Your task: Reproduce the data below word for word, starting at the line that contains "pose: elev=45.7 azim=210.0" and stopping after the line that contains "Dot at: (222, 277)". Omit the pictures.

Data lines:
* START *
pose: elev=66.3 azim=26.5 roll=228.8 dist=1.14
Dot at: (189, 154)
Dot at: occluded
* END *
* START *
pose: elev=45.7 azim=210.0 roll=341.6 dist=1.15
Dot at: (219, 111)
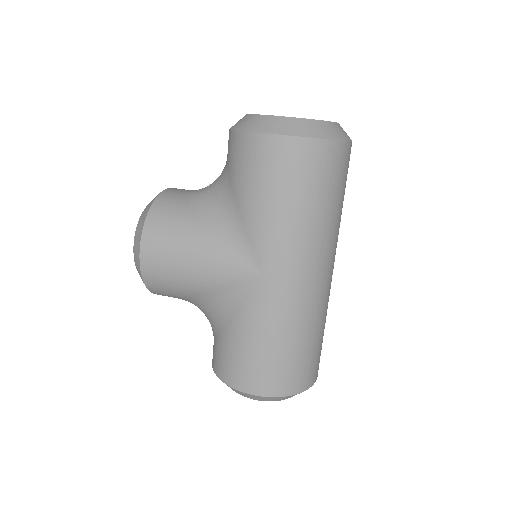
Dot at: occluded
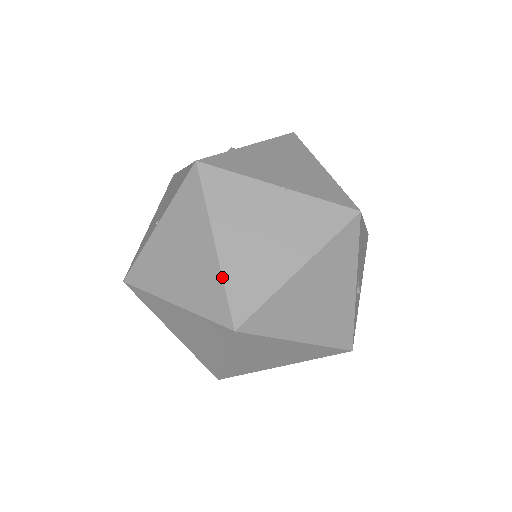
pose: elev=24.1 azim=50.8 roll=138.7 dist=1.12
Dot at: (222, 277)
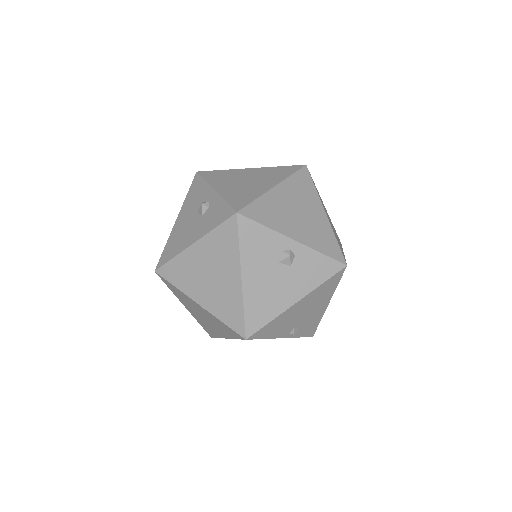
* END *
Task response:
pose: elev=45.7 azim=210.0 roll=341.6 dist=1.15
Dot at: (219, 111)
Dot at: occluded
pose: elev=24.1 azim=50.8 roll=138.7 dist=1.12
Dot at: (222, 277)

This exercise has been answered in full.